獣は獣人に対して襲ってくることはないが、縄張り意識の強い獣は襲い掛かってくる危険がある。あと、発情期の場合も危ない。獣人は人間に近いため発情期はない。


私達は探検のように適当な木の棒を広いガサガサと枯葉を叩いたり、振り回しながら散策していく。


「ナーニョ、これがシュロの葉だ。傷薬になる。覚えておくんだ」

「ケムおじぃ、分かった!」

「これは腹痛の時に煎じる、これは頭痛の時に頭に乗せる葉……」


年寄りは子供たちに知識を教えていく。皆が魔法を使いこなせる訳ではない。こうして生き抜くための知識を年寄りから受け継いでいくのだ。

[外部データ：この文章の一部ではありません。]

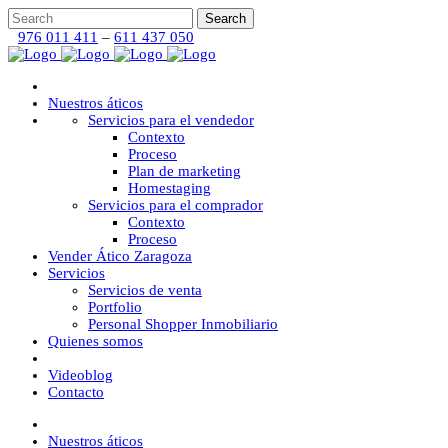
976 011 411
–
611 437 050
Nuestros áticos
Servicios para el vendedor
Contexto
Proceso
Plan de marketing
Homestaging
Servicios para el comprador
Contexto
Proceso
Vender Ático Zaragoza
Servicios
Servicios de venta
Portfolio
Personal Shopper Inmobiliario
Quienes somos
Videoblog
Contacto
Nuestros áticos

きのこは何処に生えやすいのか、何故全部採ってはいけないのか、ナーニョ達は一つひとつ教えてもらいながら籠にきのこや山菜を入れていく。


「ナーニョ、これはお前の頑張った分だ。神父様と食べろ」

「ケムおじぃ、ありがとう」


無事に山から降りてきた私達は採ってきた山の恵を分けて教会に戻っていく。


「神父様、シスター、ローニャ、ただいまっ! お土産を持ってきたよ」

「おぉ、これは美味しそうじゃな。晩御飯がたのしみじゃ」

「美味しい料理を作るから待っていてね」

「ローニャも手伝う」


こうして私達は厨房に入り、シスターの料理の手伝いをする。シスターはキノコを焼いて山菜を茹でてソースを掛けると、いい香りが厨房内に広がり、ローニャのお腹が鳴った。